[GIVEN PASSAGE — start]
Question. Did you hear any thing said about Major Bradford?

Answer. The first night after they had taken the Fort, Major Bradford was there without any guard. Colonel McCullough waked us up to make a fire, and Major Bradford walked up and asked the liberty to go out awhile. He came back, and I went to sleep, leaving Major Bradford sitting at the fire. When they waked up the next morning, they asked where Major Bradford was, and I told them he was lying there by the fire. They uncovered the head of the man who was lying there, but they said it was not Major Bradford. That was only a short distance from here. I did not see him afterward.

Alfred Coleman, (colored,) sworn and examined: by Mr. Gooch:

Question. To what company and regiment do you belong?

Answer. Company B, Sixth United States heavy artillery.

Question. Were you at Fort Pillow at the time of the fight?

Answer. Yes, sir.

Question. Were you captured here?

Answer. Yes, sir.

Question. About what time?

Answer. About six o'clock, I should think.

Question. Where did they take you to?

Answer. Out toward Brownsville, between twelve and eighteen miles.

Question. What did you do after you were captured?

Answer. I helped to bury some of the dead; then I came to the commissary store, and helped to carry out some forage.

Question. Did you hear the rebels say any thing about a fight?

Answer. Nothing more than it was the hardest fight they had been in, with the force we had here. I was then with the Second Missouri cavalry.

Question. What did they say about giving quarter?

Answer. They said they would show no quarter to colored troops, nor to any of the officers with them, but would kill them all.

Question. Who said that?

Answer. One of the captains of the Second Missouri. He shot six himself, but, toward evening, General Forrest issued an order not to kill any more negroes, because they wanted them to help to haul the artillery out.

Question. How do you know that?

Answer. This captain said so.

Question. Were colored men used for that purpose?

Answer. Yes, sir. I saw them pulling the artillery, and I saw the secesh whip them as they were going out, just like they were horses.

Question. How many men did you see that way?

Answer. There were some ten or twelve men hold of a piece that I saw coming out. The secesh said they had been talking about fighting under the black flag, but that they had come as nigh fulfilling that here as if they had a black flag.

Question. How long did you stay with them?

Answer. I was taken on the Tuesday evening after the fight, and remained with them until about an hour before day of Thursday morning. I then took a sack of corn to feed the horses, and got the horses between me and them, and, as it was dark and drizzling rain, I left them and escaped.
[GIVEN PASSAGE — finish]
TASK:
Do these statements agree with the Fort Pillow testimony? Answer yes or no for each and quote the words from the testimony that decide it.
(a) Alfred Coleman served in Company B of the Sixth United States heavy artillery.
(b) Coleman was taken more than twenty miles out toward Brownsville.
(c) Coleman made his escape on a clear night.
[EXERCISE DATA — start]
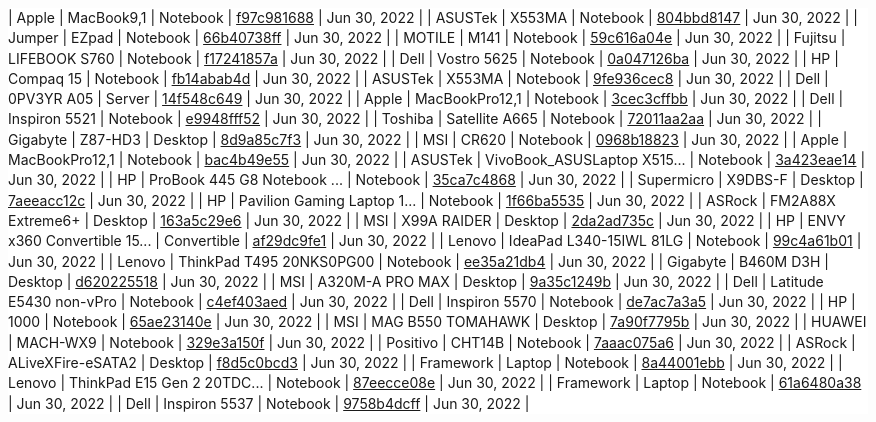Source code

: | Apple         | MacBook9,1                  | Notebook    | [f97c981688](https://linux-hardware.org/?probe=f97c981688) | Jun 30, 2022 |
| ASUSTek       | X553MA                      | Notebook    | [804bbd8147](https://linux-hardware.org/?probe=804bbd8147) | Jun 30, 2022 |
| Jumper        | EZpad                       | Notebook    | [66b40738ff](https://linux-hardware.org/?probe=66b40738ff) | Jun 30, 2022 |
| MOTILE        | M141                        | Notebook    | [59c616a04e](https://linux-hardware.org/?probe=59c616a04e) | Jun 30, 2022 |
| Fujitsu       | LIFEBOOK S760               | Notebook    | [f17241857a](https://linux-hardware.org/?probe=f17241857a) | Jun 30, 2022 |
| Dell          | Vostro 5625                 | Notebook    | [0a047126ba](https://linux-hardware.org/?probe=0a047126ba) | Jun 30, 2022 |
| HP            | Compaq 15                   | Notebook    | [fb14abab4d](https://linux-hardware.org/?probe=fb14abab4d) | Jun 30, 2022 |
| ASUSTek       | X553MA                      | Notebook    | [9fe936cec8](https://linux-hardware.org/?probe=9fe936cec8) | Jun 30, 2022 |
| Dell          | 0PV3YR A05                  | Server      | [14f548c649](https://linux-hardware.org/?probe=14f548c649) | Jun 30, 2022 |
| Apple         | MacBookPro12,1              | Notebook    | [3cec3cffbb](https://linux-hardware.org/?probe=3cec3cffbb) | Jun 30, 2022 |
| Dell          | Inspiron 5521               | Notebook    | [e9948fff52](https://linux-hardware.org/?probe=e9948fff52) | Jun 30, 2022 |
| Toshiba       | Satellite A665              | Notebook    | [72011aa2aa](https://linux-hardware.org/?probe=72011aa2aa) | Jun 30, 2022 |
| Gigabyte      | Z87-HD3                     | Desktop     | [8d9a85c7f3](https://linux-hardware.org/?probe=8d9a85c7f3) | Jun 30, 2022 |
| MSI           | CR620                       | Notebook    | [0968b18823](https://linux-hardware.org/?probe=0968b18823) | Jun 30, 2022 |
| Apple         | MacBookPro12,1              | Notebook    | [bac4b49e55](https://linux-hardware.org/?probe=bac4b49e55) | Jun 30, 2022 |
| ASUSTek       | VivoBook_ASUSLaptop X515... | Notebook    | [3a423eae14](https://linux-hardware.org/?probe=3a423eae14) | Jun 30, 2022 |
| HP            | ProBook 445 G8 Notebook ... | Notebook    | [35ca7c4868](https://linux-hardware.org/?probe=35ca7c4868) | Jun 30, 2022 |
| Supermicro    | X9DBS-F                     | Desktop     | [7aeeacc12c](https://linux-hardware.org/?probe=7aeeacc12c) | Jun 30, 2022 |
| HP            | Pavilion Gaming Laptop 1... | Notebook    | [1f66ba5535](https://linux-hardware.org/?probe=1f66ba5535) | Jun 30, 2022 |
| ASRock        | FM2A88X Extreme6+           | Desktop     | [163a5c29e6](https://linux-hardware.org/?probe=163a5c29e6) | Jun 30, 2022 |
| MSI           | X99A RAIDER                 | Desktop     | [2da2ad735c](https://linux-hardware.org/?probe=2da2ad735c) | Jun 30, 2022 |
| HP            | ENVY x360 Convertible 15... | Convertible | [af29dc9fe1](https://linux-hardware.org/?probe=af29dc9fe1) | Jun 30, 2022 |
| Lenovo        | IdeaPad L340-15IWL 81LG     | Notebook    | [99c4a61b01](https://linux-hardware.org/?probe=99c4a61b01) | Jun 30, 2022 |
| Lenovo        | ThinkPad T495 20NKS0PG00    | Notebook    | [ee35a21db4](https://linux-hardware.org/?probe=ee35a21db4) | Jun 30, 2022 |
| Gigabyte      | B460M D3H                   | Desktop     | [d620225518](https://linux-hardware.org/?probe=d620225518) | Jun 30, 2022 |
| MSI           | A320M-A PRO MAX             | Desktop     | [9a35c1249b](https://linux-hardware.org/?probe=9a35c1249b) | Jun 30, 2022 |
| Dell          | Latitude E5430 non-vPro     | Notebook    | [c4ef403aed](https://linux-hardware.org/?probe=c4ef403aed) | Jun 30, 2022 |
| Dell          | Inspiron 5570               | Notebook    | [de7ac7a3a5](https://linux-hardware.org/?probe=de7ac7a3a5) | Jun 30, 2022 |
| HP            | 1000                        | Notebook    | [65ae23140e](https://linux-hardware.org/?probe=65ae23140e) | Jun 30, 2022 |
| MSI           | MAG B550 TOMAHAWK           | Desktop     | [7a90f7795b](https://linux-hardware.org/?probe=7a90f7795b) | Jun 30, 2022 |
| HUAWEI        | MACH-WX9                    | Notebook    | [329e3a150f](https://linux-hardware.org/?probe=329e3a150f) | Jun 30, 2022 |
| Positivo      | CHT14B                      | Notebook    | [7aaac075a6](https://linux-hardware.org/?probe=7aaac075a6) | Jun 30, 2022 |
| ASRock        | ALiveXFire-eSATA2           | Desktop     | [f8d5c0bcd3](https://linux-hardware.org/?probe=f8d5c0bcd3) | Jun 30, 2022 |
| Framework     | Laptop                      | Notebook    | [8a44001ebb](https://linux-hardware.org/?probe=8a44001ebb) | Jun 30, 2022 |
| Lenovo        | ThinkPad E15 Gen 2 20TDC... | Notebook    | [87eecce08e](https://linux-hardware.org/?probe=87eecce08e) | Jun 30, 2022 |
| Framework     | Laptop                      | Notebook    | [61a6480a38](https://linux-hardware.org/?probe=61a6480a38) | Jun 30, 2022 |
| Dell          | Inspiron 5537               | Notebook    | [9758b4dcff](https://linux-hardware.org/?probe=9758b4dcff) | Jun 30, 2022 |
[EXERCISE DATA — finish]
RESULT BELOW:
(a) Yes: "Company B, Sixth United States heavy artillery."
(b) No: "Out toward Brownsville, between twelve and eighteen miles."
(c) No: "as it was dark and drizzling rain, I left them and escaped."